PDF(Pubmed)
Abstract:
BACKGROUND: Breast cancer, particularly triple-negative breast cancer (TNBC), poses a significant global health burden. Chemotherapy was the mainstay treatment for TNBC patients until immunotherapy was introduced. Studies indicate a noteworthy prevalence (0.2% to 18.6%) of mismatch repair protein (MMRP) deficiency in TNBC, with recent research highlighting the potential of immunotherapy for MMRP-deficient metastatic breast cancer. This study aims to identify MMRP deficiency in TNBC patients using immunohistochemistry.
METHODS: A retrospective cohort study design was used and included TNBC patients treated between 2015 and 2021 at King Hussein Cancer Center. Immunohistochemistry was conducted to assess MMRP expression.

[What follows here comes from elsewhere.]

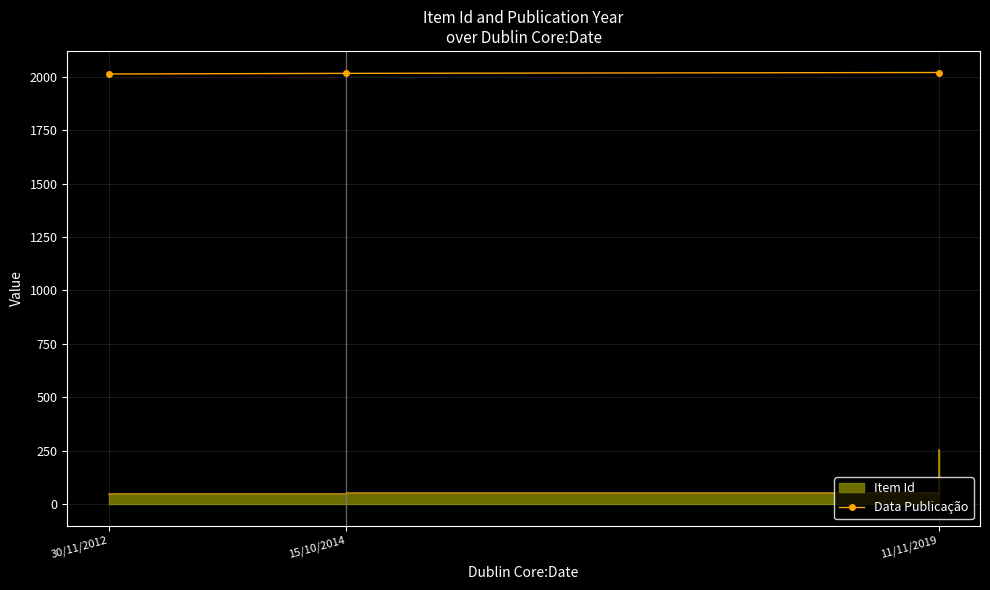

What position from the left is 11/11/2019?

3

RESULTS: Among 152 patients, 14 (9.2%) exhibited deficient MMR (dMMR). Loss of PMS2 expression was observed in 13 patients, 5 of whom showed loss of MLH1 expression. Loss of MSH6 and MSH2 expression was observed in one patient. The median follow-up duration was 44 (3-102) months. Despite the higher survival rate (80.8%, 5 years) of dMMR patients than of proficient MMR patients (62.3%), overall survival did not significantly differ between the two groups.
CONCLUSIONS: Approximately 9% of TNBC patients exhibit dMMR. dMMR could be used to predict outcomes and identify patients with TNBC who may benefit from immunotherapy.

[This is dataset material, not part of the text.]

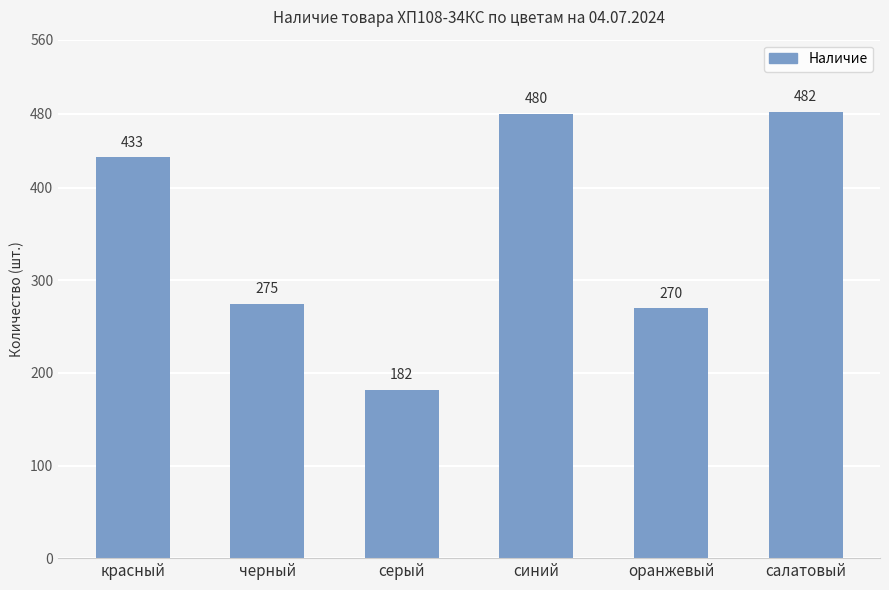

Rank the categories by value from highest to lowest.

салатовый, синий, красный, черный, оранжевый, серый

METHODS: A retrospective cohort study design was used and included TNBC patients treated between 2015 and 2021 at King Hussein Cancer Center. Immunohistochemistry was conducted to assess MMRP expression.
RESULTS: Among 152 patients, 14 (9.2%) exhibited deficient MMR (dMMR). Loss of PMS2 expression was observed in 13 patients, 5 of whom showed loss of MLH1 expression. Loss of MSH6 and MSH2 expression was observed in one patient. The median follow-up duration was 44 (3-102) months. Despite the higher survival rate (80.8%, 5 years) of dMMR patients than of proficient MMR patients (62.3%), overall survival did not significantly differ between the two groups.

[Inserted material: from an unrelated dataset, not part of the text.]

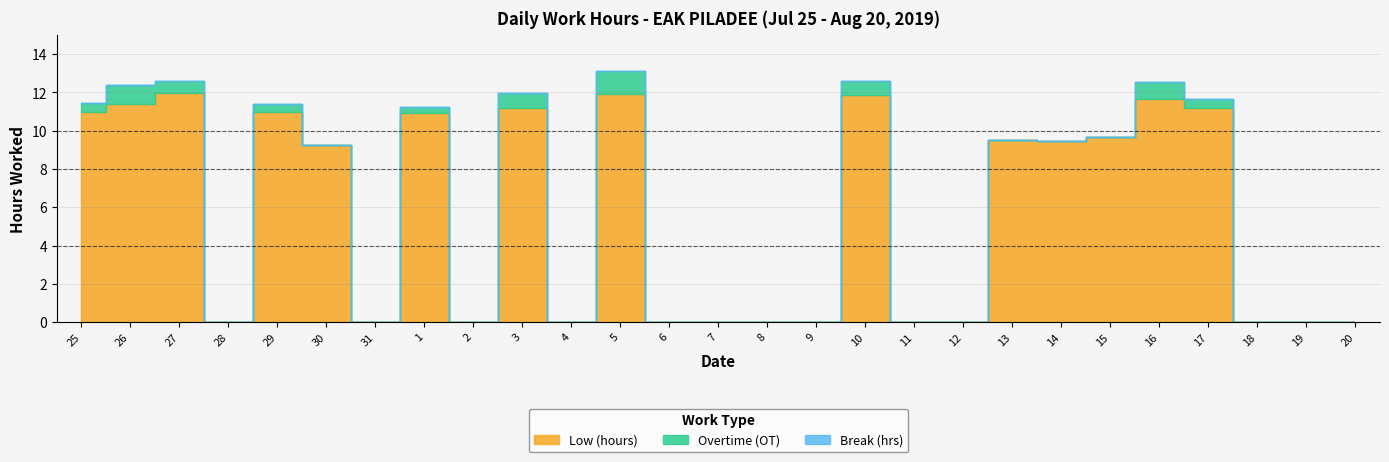

True or false: Overtime (OT) and Break (hrs) intersect in this chart.

False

CONCLUSIONS: Approximately 9% of TNBC patients exhibit dMMR. dMMR could be used to predict outcomes and identify patients with TNBC who may benefit from immunotherapy.
摘要:
背景:乳腺癌,特别是三阴性乳腺癌(TNBC),造成了巨大的全球卫生负担。在引入免疫治疗之前,化疗是TNBC患者的主要治疗方法。研究表明,在TNBC中,错配修复蛋白(MMRP)缺乏症的患病率(0.2%至18.6%),最近的研究强调了免疫疗法治疗MMRP缺陷型转移性乳腺癌的潜力。本研究旨在使用免疫组织化学方法鉴定TNBC患者中的MMRP缺乏。
方法:采用回顾性队列研究设计,纳入2015年至2021年在侯赛因国王癌症中心接受治疗的TNBC患者。进行免疫组织化学以评估MMRP表达。
结果:在152名患者中,14(9.2%)表现出缺乏MMR(dMMR)。在13例患者中观察到PMS2表达的缺失,其中5例显示MLH1表达丧失。在一名患者中观察到MSH6和MSH2表达的缺失。中位随访时间为44(3-102)个月。尽管存活率较高(80.8%,5年)的DMMR患者比熟练的MMR患者(62.3%),两组的总生存期无显著差异.
结论:大约9%的TNBC患者表现出dMMR。dMMR可用于预测结果和确定可能受益于免疫治疗的TNBC患者。
方法:采用回顾性队列研究设计,纳入2015年至2021年在侯赛因国王癌症中心接受治疗的TNBC患者。进行免疫组织化学以评估MMRP表达。
结果:在152名患者中,14(9.2%)表现出缺乏MMR(dMMR)。在13例患者中观察到PMS2表达的缺失,其中5例显示MLH1表达丧失。在一名患者中观察到MSH6和MSH2表达的缺失。中位随访时间为44(3-102)个月。尽管存活率较高(80.8%,5年)的DMMR患者比熟练的MMR患者(62.3%),两组的总生存期无显著差异.
结论:大约9%的TNBC患者表现出dMMR。dMMR可用于预测结果和确定可能受益于免疫治疗的TNBC患者。